Au fond de moi je sais bien que si je ne fais pas ce blogue, il existe un risque immense qu'il ne se passe rien côté écriture. Alors je continue et je cherche une idée pour conjuguer livre et blogue. Pour l'instant, les enquêtes de Cricri Duquesne sont terminées. Rien ne dit pourtant qu'elle ne reviendra pas, à l'automne par exemple. Je n'en sais rien. Je l'aime bien. Il y a tant de possibilités de questionnements humains sur lesquels elle peut s'épancher. Je la mets en sourdine pour quelques temps.

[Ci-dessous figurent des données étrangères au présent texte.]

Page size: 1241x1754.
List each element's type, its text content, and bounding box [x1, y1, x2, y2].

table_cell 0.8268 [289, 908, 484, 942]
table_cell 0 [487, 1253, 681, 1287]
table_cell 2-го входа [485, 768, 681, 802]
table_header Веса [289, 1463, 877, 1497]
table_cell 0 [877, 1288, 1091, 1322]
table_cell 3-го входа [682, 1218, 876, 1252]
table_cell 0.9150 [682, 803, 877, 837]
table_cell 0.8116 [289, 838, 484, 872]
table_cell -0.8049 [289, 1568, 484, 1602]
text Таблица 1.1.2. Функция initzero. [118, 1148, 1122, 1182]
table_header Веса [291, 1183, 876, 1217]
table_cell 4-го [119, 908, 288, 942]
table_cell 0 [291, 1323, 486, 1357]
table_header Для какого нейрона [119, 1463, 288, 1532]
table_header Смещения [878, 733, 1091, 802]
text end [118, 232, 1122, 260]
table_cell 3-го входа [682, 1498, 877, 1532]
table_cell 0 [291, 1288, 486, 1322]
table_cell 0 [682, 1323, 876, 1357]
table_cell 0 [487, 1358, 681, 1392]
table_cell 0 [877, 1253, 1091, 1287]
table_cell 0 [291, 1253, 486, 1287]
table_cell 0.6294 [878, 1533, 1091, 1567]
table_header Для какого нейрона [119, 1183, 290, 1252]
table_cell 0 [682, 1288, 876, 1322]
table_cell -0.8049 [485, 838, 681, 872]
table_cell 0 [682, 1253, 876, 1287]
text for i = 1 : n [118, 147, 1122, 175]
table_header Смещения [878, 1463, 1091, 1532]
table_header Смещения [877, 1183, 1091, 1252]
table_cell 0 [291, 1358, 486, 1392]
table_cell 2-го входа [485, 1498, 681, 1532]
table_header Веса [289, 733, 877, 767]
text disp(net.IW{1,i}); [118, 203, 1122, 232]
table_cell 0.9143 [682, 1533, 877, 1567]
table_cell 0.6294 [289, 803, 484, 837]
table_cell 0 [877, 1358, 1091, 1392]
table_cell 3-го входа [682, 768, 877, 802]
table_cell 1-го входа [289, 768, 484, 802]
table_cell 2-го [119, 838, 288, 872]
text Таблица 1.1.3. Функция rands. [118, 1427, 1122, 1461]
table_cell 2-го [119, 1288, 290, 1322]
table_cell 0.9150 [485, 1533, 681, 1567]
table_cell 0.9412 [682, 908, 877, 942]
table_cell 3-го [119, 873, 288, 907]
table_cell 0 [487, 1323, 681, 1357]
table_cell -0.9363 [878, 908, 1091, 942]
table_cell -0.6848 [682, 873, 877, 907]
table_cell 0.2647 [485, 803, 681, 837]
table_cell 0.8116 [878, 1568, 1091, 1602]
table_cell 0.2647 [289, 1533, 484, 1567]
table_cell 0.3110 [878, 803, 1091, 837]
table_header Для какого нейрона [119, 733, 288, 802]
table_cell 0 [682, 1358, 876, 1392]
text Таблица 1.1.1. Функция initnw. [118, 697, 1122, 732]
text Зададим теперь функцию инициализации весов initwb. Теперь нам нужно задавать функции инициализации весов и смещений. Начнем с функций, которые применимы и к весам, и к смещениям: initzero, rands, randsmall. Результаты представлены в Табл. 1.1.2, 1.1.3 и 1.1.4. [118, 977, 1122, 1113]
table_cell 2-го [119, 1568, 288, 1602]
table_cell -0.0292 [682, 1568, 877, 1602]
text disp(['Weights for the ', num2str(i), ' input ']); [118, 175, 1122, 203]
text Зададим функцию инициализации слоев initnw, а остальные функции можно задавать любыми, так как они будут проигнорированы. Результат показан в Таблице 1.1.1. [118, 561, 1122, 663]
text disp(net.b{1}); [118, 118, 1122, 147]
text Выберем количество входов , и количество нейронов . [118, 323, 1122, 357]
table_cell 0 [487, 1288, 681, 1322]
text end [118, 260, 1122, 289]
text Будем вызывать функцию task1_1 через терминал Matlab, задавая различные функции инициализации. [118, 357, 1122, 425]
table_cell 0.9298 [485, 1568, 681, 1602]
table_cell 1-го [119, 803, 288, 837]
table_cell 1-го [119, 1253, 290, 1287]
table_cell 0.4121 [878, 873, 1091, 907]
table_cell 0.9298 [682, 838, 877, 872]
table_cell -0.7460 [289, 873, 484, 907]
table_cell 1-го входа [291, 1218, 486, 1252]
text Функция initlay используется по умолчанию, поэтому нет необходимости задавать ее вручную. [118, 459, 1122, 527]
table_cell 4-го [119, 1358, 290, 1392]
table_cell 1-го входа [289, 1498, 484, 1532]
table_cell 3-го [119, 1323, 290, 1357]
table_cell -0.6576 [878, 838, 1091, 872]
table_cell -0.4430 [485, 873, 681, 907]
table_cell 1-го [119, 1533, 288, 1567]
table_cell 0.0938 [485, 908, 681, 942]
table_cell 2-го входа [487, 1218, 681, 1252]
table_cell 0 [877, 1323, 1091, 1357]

Et je cherche comment écrire mon blogue tout en économisant mes énergies pour l'écriture (LA VRAI ?). Et cette idée jaillit. Écrire sur le fait d'écrire. Pas d'efforts. Rien. Me baser sur les événements de ma journée, mes hauts, mes bas, mes idées, mes peurs, mon positivisme parfois, mon négativisme souvent. Ça fera peut-être quelque chose d'intéressant. Et puis, et puis, et bien, ça me donne un défi. Le fait de clamer ici que j'écris, je vais devoir faire ce que je dis... alors je pars....

Voici donc mon Livre sur mon livre. Je vous livrerai alors tous les secrets sur le processus d'écriture. Mais pas sur le contenu. Par peur, voilà. Tout à coup qu'il s'avèrerait qu'un auteur suédois s'approprie l'idée et en produise trois énormes volumes qui seront vendus partout à travers le monde ? Ma foi du bon Dieu, pour écrire de même, ils doivent pas avoir la tv en Suède. Et tout d'un coup, le même auteur, nourrit de mon négativisme, meurt avant même que de savoir son immense succès ? Alors sa mort empêchera mon ressentiment sur le vol de mon idée. Mieux vaut ne pas prendre de chance. Vous n'aurez rien du contenu. Juste du contenant. Une vrai démonstration Tupperware de l'écriture. Vous savez, tout le monde s'ennuit sauf la madame qui trippe sur ses Tupperware... On ouvrira pas les plats. On fera que regarder leur couleur, leur résistance, leur grandeur. C'est ça le processus. Bon, j'espère quand même que vous y trouverez un peu votre compte.

Ça y est maintenant, vous connaissez mon défi. Voilà, c'est tout pour aujourd'hui. Revenez lire mon Livre sur mon livre bientôt. Et là, vous connaîtrez tout de ce fameux contenant. 

Promesse de TS.

2 commentaires:

Pierre H.Charron a dit…

Je serai à ta démonstration...Mais si tu parles une minute de Tupperware....je t'étripe !!! LOL

Travailleuse sociale a dit…

T'en fais pas, Si je me mets à parler de Tupperware, je vais m'étriper toute seule.